Technical Implementation
The weighting function ω(r) determines the contribution of the draft model within the mixture distribution. Several variants of ω(r) are proposed, including constant, binary, clipping, sigmoidal, and logistic transformations. A key insight is that the optimal weighting function maximizes the reward by selectively using outputs of the draft model for high-reward regions, while the target model serves as a fallback for low-quality outputs.
Figure 2: Comparison of reward scores and winning rates between draft and target models within the RSD framework.

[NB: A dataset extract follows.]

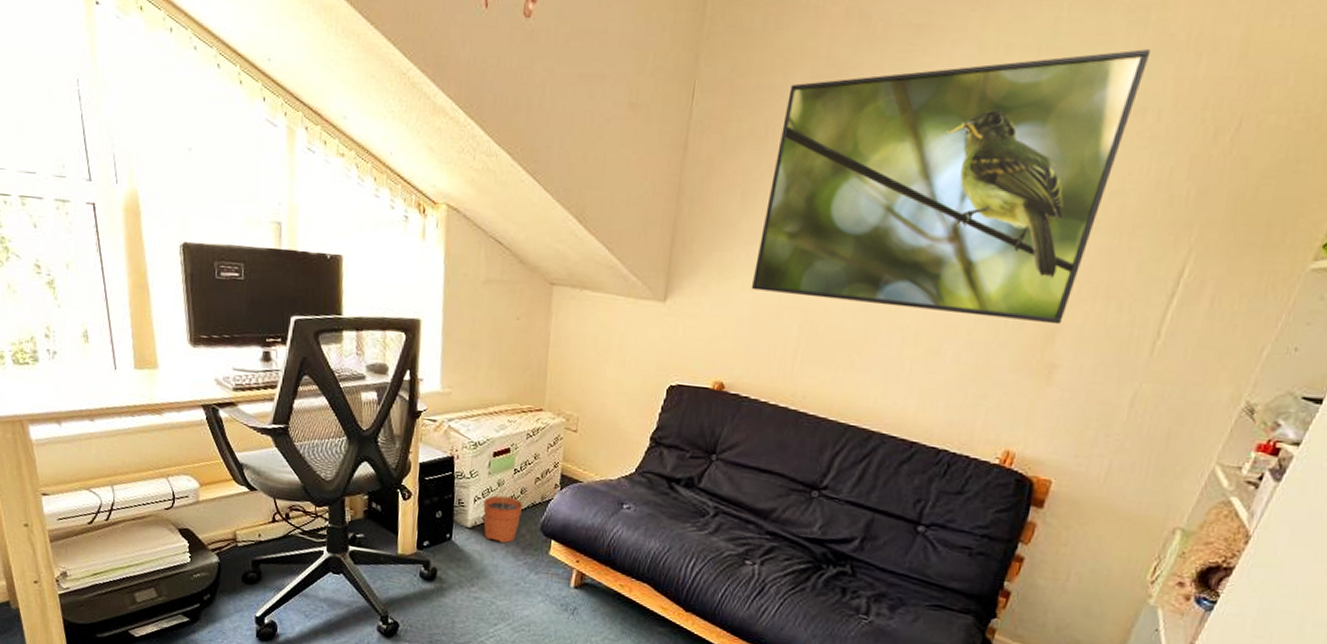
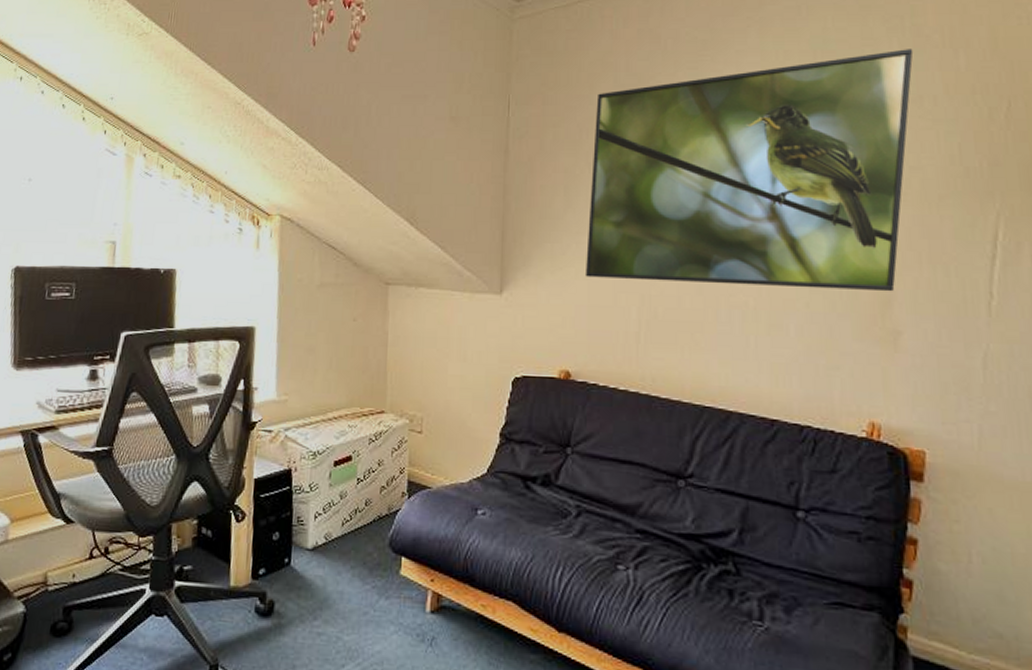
plant pot: present [483,483,524,544] -> none [325,495,369,565]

RSD outperforms traditional speculative decoding and Best-of-N techniques across multiple reasoning benchmarks such as MATH500 and Olympiad-level tasks. The framework not only improves reasoning accuracy but also significantly reduces computational costs. The approach demonstrates versatility across different model configurations, showcasing robustness and scalability.
Efficiency Gains
Experimental results highlight that RSD with a 7B draft model and a 72B target model achieves higher accuracy than a 72B target model alone, with a computational cost reduction of up to 4.4x, demonstrating the efficiency and practicality of RSD in real-world applications.
Figure 3: Flops vs. accuracy on MATH500, illustrating RSD's superior efficiency and performance.
Conclusion
Reward-Guided Speculative Decoding presents a promising advancement in LLM inference, offering a scalable solution that balances computational efficiency with reasoning accuracy. This framework is well-suited for resource-intensive scenarios, providing substantial performance improvements while minimizing overhead. Future work may explore the integration of more sophisticated reward models and the extension of RSD to other complex tasks and domains.